Halkı gözünün önünde oynanan oyunu görmeye davet eden Papariga, dünyada bir kapitalist büyüme sürecinden geçilmediğini aksine özellikle Avro bölgesinde derin bir kapitalist kriz yaşandığını, bu nedenle boş hayallere kapılınmaması gerektiğini vurguladı ve atılacak bir geri adımın halk ve onun kazanımları için muazzam bir altüst oluşla sonuçlanacağını belirtti.

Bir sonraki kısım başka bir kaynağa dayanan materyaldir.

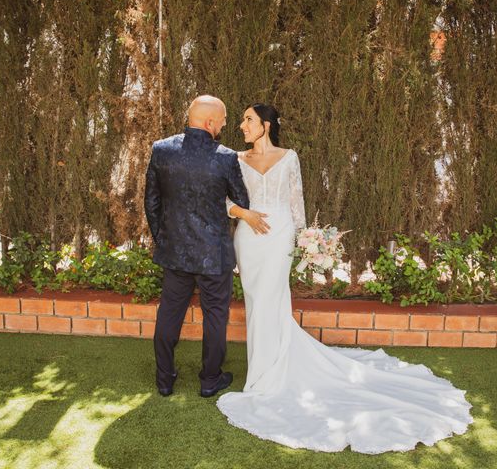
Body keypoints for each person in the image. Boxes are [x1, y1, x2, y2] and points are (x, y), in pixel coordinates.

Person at [217, 103, 473, 454]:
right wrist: (242, 213)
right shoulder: (235, 158)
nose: (242, 125)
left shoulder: (289, 157)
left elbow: (297, 203)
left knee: (272, 300)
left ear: (265, 125)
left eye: (248, 120)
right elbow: (222, 198)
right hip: (248, 236)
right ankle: (263, 368)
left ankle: (268, 377)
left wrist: (306, 241)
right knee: (255, 301)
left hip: (279, 237)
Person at [144, 95, 260, 398]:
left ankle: (164, 380)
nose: (224, 125)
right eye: (222, 120)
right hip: (214, 253)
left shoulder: (162, 150)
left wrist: (165, 239)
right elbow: (242, 202)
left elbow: (151, 202)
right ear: (210, 122)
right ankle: (210, 380)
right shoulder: (224, 157)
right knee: (215, 316)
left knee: (169, 314)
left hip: (175, 252)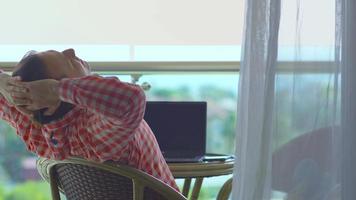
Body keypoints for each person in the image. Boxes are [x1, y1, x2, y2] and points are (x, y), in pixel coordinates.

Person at [0, 49, 179, 191]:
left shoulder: (33, 125)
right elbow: (133, 98)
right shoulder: (96, 126)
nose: (70, 51)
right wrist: (56, 90)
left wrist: (5, 84)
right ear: (49, 100)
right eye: (67, 61)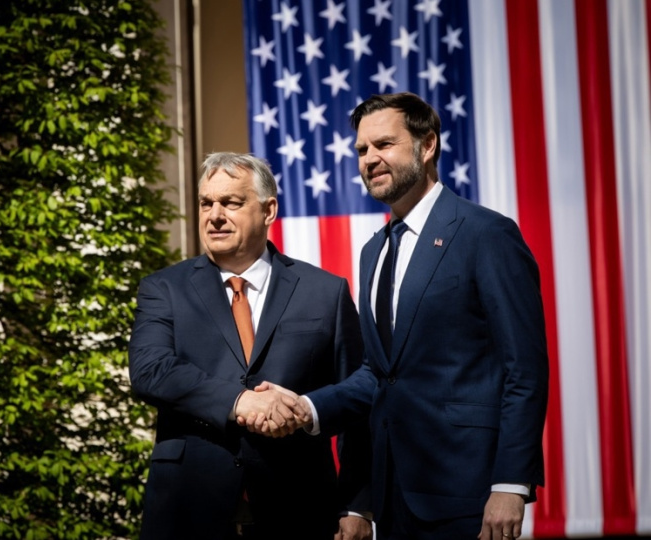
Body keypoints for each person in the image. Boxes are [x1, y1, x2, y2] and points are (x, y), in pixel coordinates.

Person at [243, 93, 549, 540]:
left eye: (384, 144)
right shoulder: (374, 251)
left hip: (470, 494)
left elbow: (525, 369)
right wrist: (307, 408)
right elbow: (379, 375)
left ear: (428, 146)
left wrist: (510, 484)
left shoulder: (487, 234)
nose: (369, 159)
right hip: (393, 498)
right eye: (362, 149)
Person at [128, 152, 372, 540]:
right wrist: (239, 401)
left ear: (268, 210)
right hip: (189, 506)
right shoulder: (164, 289)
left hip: (298, 507)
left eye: (231, 202)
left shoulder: (325, 291)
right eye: (206, 203)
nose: (214, 215)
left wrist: (358, 505)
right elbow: (150, 370)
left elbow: (357, 398)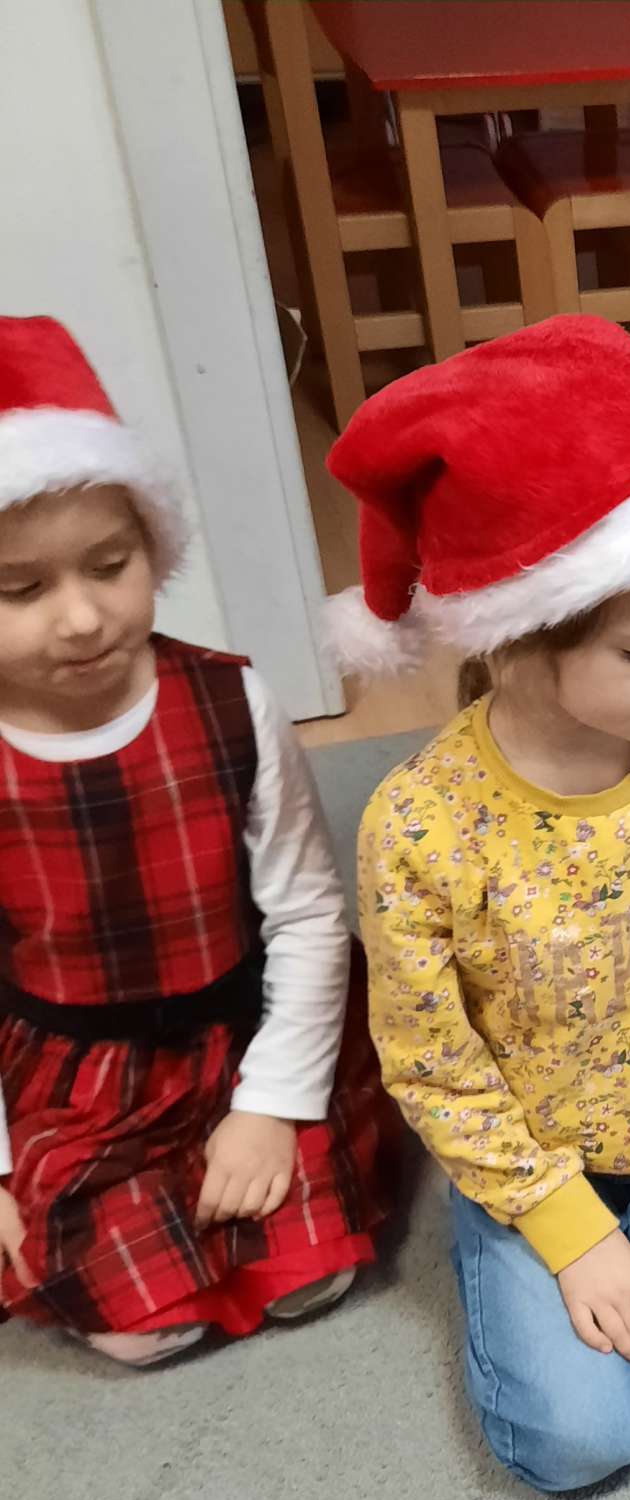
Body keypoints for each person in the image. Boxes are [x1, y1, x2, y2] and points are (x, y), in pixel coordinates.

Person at [340, 318, 630, 1493]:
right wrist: (560, 1225)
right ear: (512, 645)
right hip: (532, 1158)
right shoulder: (420, 825)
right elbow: (431, 1061)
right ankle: (508, 1242)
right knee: (575, 1443)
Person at [0, 317, 391, 1366]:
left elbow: (307, 912)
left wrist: (274, 1104)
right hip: (78, 1078)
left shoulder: (230, 700)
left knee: (311, 1271)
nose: (81, 618)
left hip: (242, 1029)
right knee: (144, 1324)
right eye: (21, 589)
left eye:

'Ya halk saldırıya geçecek ya geriye düşecek'
Bugün gerçek ikilemin ya halkın karşı saldırıya geçmesi ya da toptan bir iflas arasında olduğunu ve halkın karşı saldırısının sadece basit bir mücadeleye indirgenemeyeceğini söyleyen Aleka Papariga, esas sorunun halkı iktidara taşıyacak ittifakları gerçekleştirerek bütünlüklü bir hareketin oluşturulması sorunu olduğunu söyledi. Merkezinde Yeni Demokrasi ya da SYRIZA’nın durduğu bir hükümetin ya da söylendiği gibi bir ulusal birlik vb. hükümetinin kurulması durumda da sistemin sıkıntısının bitmeyeceğini söyleyen Papariga, hükümetin kurulamamasının da bir ihtimal olduğunu sözlerine ekledi ve şöyle devam etti: “Emekçiler, sistemin siyasi zafiyetinden ve bu zafiyetin kendi müdahaleleri ile artmasından korkmamalıdır. Aksine halk önümüzdeki günlerde yaşanan gelişmelere karşı en ön sırada saf tutmaya hazırlıklı olmalıdır.”

Ekonomik kriz
KKE dışında tüm partilerin, SYRIZA da dahil olmak üzere, AB içinde planlarını yaptıklarını söyleyen Aleka Papariga, bunun halka geri dönüşünün daha büyük bir yıkım olacağını, önümüzdeki günlerde AB tarafından Yunanistan’a yeni önlem paketlerinin dayatılacağını ve KKE dışında kimsenin ülkenin üretici gücüne ve yeteneğine güvenmediğini belirtti. Yunanistan’ın kaynaklarını doğru biçimde kullandığı takdirde ülkede toplumsal bir kalkınmanın ve tam istihdamın gerçekleşebilir olduğunu sözlerine ekledi.

KKE’nin tarihsel ve güncel deneyiminin bugün için muazzam önemde olduğunu vurgulayan Genel Sekreter Aleka Papariga sözlerini şu şekilde noktaladı:

“Bilmelisiniz ki siyasal faktörlerin ve partilerin davranışları her daim göründükleri gibi değildir. Bazen geçici olarak düşmanın kazanması için ona prim verebilirler. Onun ardından kendileri gelsin diye... Dikkat edin bizim pozisyonumuz budur. İyi seçimler, iyi çalışmalar. Pazartesi’den itibaren devam ediyoruz. Pazartesi’den itibaren devam ediyoruz zira ne kimseye zaman için kredi verebilme lüksümüz var ne de bekleme.”